Em 2008, dois anos antes de Dilma Rousseff chegar à Presidência da República, a também petista Sânia Tereza Palmeira Barros Teixeira fazia história ao ser eleita prefeita de Anadia, cidade de 17 mil habitantes a 94 quilômetros de Maceió. Primeira mulher a governar o município, ela desbancou políticos tradicionais e tornou-se a aposta do PT no agreste de coronéis. Mas os primeiros anos do mandato de Sânia foram marcados por divergências com a Câmara Municipal, incluindo a bancada aliada, e acusação de desvio de verbas.

Em meio ao desgaste político de Sânia, em 3 de setembro de 2011, sábado, o vereador e médico Luiz Ferreira de Souza (PPS), 61 anos - até então um aliado da prefeita -, anunciou num programa de rádio na cidade vizinha de Marimbondo que disputaria com ela o comando de Anadia nas eleições de 2012.

Depois da entrevista, Souza voltou num Siena prata para Anadia. Na rodovia AL-450, perto do povoado de Tapera, parou para atender um pedido de socorro - uma pessoa estaria passando mal na estrada. Era uma emboscada. Antes de Souza sair do carro, um homem disparou 13 tiros de pistola 9mm no vidro da frente, atingindo a cabeça do vereador.

O crime causou comoção em Anadia. A prefeita decretou luto oficial e foi ao velório de Souza consolar a família. Em entrevista, a prefeita chorou. "Estamos consternados com esta barbárie." Nove dias depois, a polícia prendeu Sânia e o marido, Alessander Leal, o Gaúcho. Após uma investigação, que incluiu rastreamento de celulares de várias pessoas, a polícia descobriu que o casal se comunicou com policiais e pistoleiros no período de uma semana antes até momentos depois do ataque.

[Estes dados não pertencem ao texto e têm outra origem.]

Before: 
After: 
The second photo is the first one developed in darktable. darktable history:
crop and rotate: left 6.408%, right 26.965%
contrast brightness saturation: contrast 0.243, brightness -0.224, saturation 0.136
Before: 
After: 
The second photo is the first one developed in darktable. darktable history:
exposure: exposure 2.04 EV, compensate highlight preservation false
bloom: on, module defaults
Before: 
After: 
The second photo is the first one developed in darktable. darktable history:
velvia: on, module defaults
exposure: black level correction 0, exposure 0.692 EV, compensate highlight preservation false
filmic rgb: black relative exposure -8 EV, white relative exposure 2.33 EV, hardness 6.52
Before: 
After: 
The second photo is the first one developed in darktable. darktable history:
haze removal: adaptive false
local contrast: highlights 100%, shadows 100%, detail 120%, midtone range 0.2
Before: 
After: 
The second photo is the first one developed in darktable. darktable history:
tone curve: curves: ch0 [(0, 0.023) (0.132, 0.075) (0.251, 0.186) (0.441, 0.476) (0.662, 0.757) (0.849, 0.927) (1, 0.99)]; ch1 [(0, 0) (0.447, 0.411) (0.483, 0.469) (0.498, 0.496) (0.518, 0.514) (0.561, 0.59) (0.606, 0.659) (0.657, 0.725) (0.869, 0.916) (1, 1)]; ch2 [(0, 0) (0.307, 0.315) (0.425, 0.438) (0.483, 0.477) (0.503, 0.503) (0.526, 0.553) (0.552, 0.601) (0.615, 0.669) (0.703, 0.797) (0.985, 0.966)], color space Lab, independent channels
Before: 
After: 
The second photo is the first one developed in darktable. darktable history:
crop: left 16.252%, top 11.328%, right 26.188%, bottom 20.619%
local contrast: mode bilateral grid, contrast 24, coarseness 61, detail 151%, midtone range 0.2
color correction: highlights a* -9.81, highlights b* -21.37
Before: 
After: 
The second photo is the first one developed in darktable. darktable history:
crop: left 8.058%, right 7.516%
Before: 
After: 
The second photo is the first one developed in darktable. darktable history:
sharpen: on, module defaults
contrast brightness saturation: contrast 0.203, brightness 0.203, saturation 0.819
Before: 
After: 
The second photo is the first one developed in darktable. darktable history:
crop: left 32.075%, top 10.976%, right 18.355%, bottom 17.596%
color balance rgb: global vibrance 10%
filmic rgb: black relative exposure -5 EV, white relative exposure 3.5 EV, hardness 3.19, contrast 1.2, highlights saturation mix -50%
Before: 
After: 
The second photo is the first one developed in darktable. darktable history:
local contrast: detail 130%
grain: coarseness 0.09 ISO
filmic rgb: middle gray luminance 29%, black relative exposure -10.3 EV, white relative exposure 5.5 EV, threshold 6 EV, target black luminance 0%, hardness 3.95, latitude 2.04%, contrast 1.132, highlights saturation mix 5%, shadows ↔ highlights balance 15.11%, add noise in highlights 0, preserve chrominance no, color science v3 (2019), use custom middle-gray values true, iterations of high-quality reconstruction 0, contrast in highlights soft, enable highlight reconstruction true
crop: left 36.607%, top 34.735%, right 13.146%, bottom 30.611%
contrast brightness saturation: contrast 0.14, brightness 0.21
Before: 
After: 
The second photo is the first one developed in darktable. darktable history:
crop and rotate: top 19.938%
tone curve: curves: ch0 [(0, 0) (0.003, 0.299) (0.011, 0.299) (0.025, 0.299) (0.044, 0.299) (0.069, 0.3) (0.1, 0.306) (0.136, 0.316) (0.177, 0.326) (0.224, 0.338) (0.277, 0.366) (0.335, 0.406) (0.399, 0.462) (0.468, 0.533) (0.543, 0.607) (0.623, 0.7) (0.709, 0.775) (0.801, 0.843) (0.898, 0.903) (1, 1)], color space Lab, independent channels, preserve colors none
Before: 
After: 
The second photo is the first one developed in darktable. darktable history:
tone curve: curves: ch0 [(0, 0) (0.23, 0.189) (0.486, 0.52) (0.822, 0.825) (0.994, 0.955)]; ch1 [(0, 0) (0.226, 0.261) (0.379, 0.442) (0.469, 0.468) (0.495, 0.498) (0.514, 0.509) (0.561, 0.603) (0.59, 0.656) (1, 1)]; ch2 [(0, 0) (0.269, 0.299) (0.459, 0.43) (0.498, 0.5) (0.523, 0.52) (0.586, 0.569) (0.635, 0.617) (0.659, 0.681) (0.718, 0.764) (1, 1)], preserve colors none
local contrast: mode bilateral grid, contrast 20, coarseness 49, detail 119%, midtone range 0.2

Desvios. Dias antes do crime, a Câmara discutia a cassação do mandato de Sânia, suspeita de desviar R$ 7 milhões da prefeitura, e Luiz Souza avisara que votaria contra a prefeita. Presa numa cela do presídio Santa Luzia, em Maceió, Sânia teve o mandato cassado, mas não abandonou o jogo político: lançou o filho, Raymir, candidato à prefeitura pelo PSD, em coligação com PT e PMDB. O herdeiro foi eleito.

O juiz de Anadia, Helestron Costa, decidiu que Sânia e Alessander vão a júri popular como mandantes do crime. O julgamento ainda não tem data marcada. Walemberg Wanderson Torres, apontado como autor dos disparos, está foragido. Foram citados no processo outros três pistoleiros, que admitiram ter recebido R$ 5 mil pelo crime. Procurada, Sânia Tereza preferiu não fazer comentários. Ela está em prisão domiciliar em Maceió.